The Butte County Air Quality Management District released its 2024 summary this week, showing generally good air quality across the county last year — a trend that has continued for several years.
Senior Air Quality Planner Jason Mandly said the county did not exceed any federal health standards for ozone in 2023.
“We did have one exceedance of the state standard,” Mandly said. “That happened for just one hour during one specific day where we were getting impacts from the Park Fire.”
However, a separate report from the American Lung Association, also released this week, paints a different picture. That report gave low grades — D or F — to several counties in the North State for ozone pollution, including Butte.
Mandly said the difference between the two reports is that they use different timeframes and methodologies.

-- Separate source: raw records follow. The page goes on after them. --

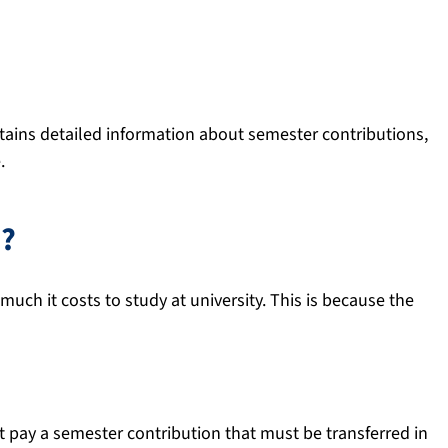
ntains detailed information about semester contributions,
.
y?
 much it costs to study at university. This is because the
t pay a semester contribution that must be transferred in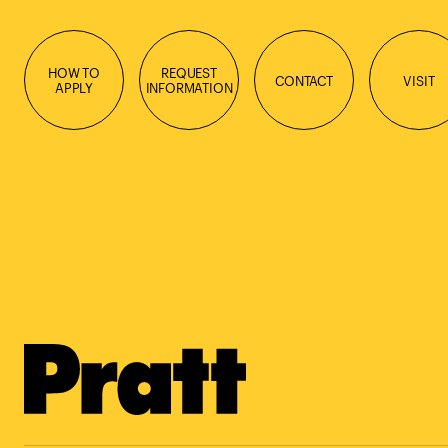
HOW TO
REQUEST
CONTACT
VISIT
APPLY
INFORMATION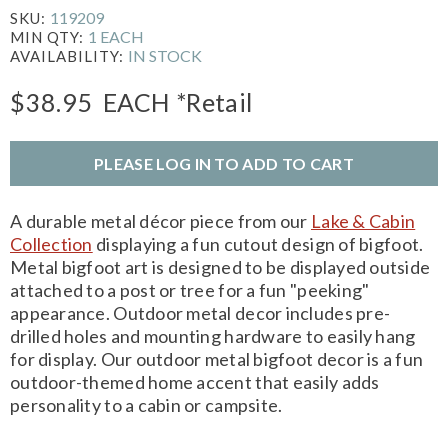
119209
SKU:
1 EACH
MIN QTY:
IN STOCK
AVAILABILITY:
$38.95
EACH
*Retail
PLEASE LOG IN TO ADD TO CART
A durable metal décor piece from our
Lake & Cabin
Collection
displaying a fun cutout design of bigfoot.
Metal bigfoot art is designed to be displayed outside
attached to a post or tree for a fun "peeking"
appearance. Outdoor metal decor includes pre-
drilled holes and mounting hardware to easily hang
for display. Our outdoor metal bigfoot decor is a fun
outdoor-themed home accent that easily adds
personality to a cabin or campsite.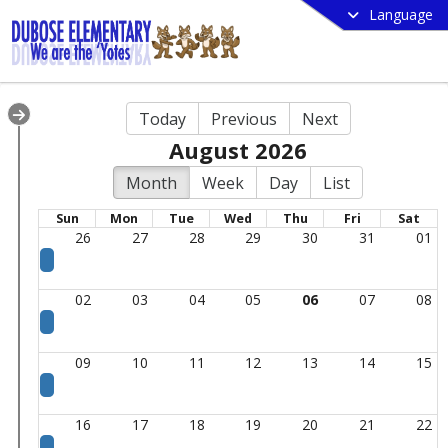
Language
Today
Previous
Next
August 2026
Month
Week
Day
List
Sun
Mon
Tue
Wed
Thu
Fri
Sat
26
27
28
29
30
31
01
02
03
04
05
06
07
08
09
10
11
12
13
14
15
16
17
18
19
20
21
22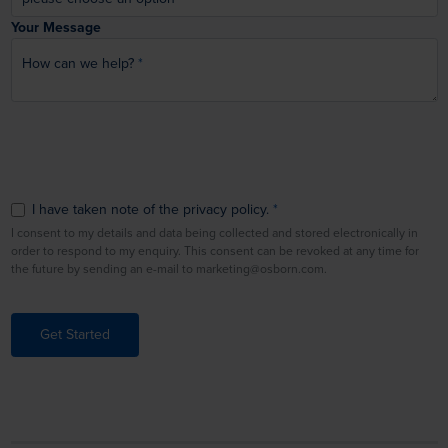
Your Message
How can we help?
I have taken note of the privacy policy.
I consent to my details and data being collected and stored electronically in
order to respond to my enquiry. This consent can be revoked at any time for
the future by sending an e-mail to marketing@osborn.com.
Get Started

“The American Lung Association report looks at the three-year period from 2021 to 2023,” he said. “It does not include 2024.”
He noted that the Lung Association’s grades reflect historically bad fire seasons, particularly the Dixie Fire in 2021, which burned nearly one million acres and filled the region with smoke for months.
Wildfires are a major contributor to ozone pollution, which is the main component of smog, and the impact is often exacerbated by high heat and drought.
Ozone forms when pollutants from fires, fossil fuel emissions, and other sources react in sunlight. Hot temperatures accelerate the chemical process that creates ozone, while drought reduces the ability of plants to absorb air pollutants. That allows ozone to linger longer in the atmosphere.
Despite population growth and more cars on the road, California’s air quality has steadily improved over the decades. That’s thanks in part to the country’s first air pollution control efforts, which began in Los Angeles County in 1947.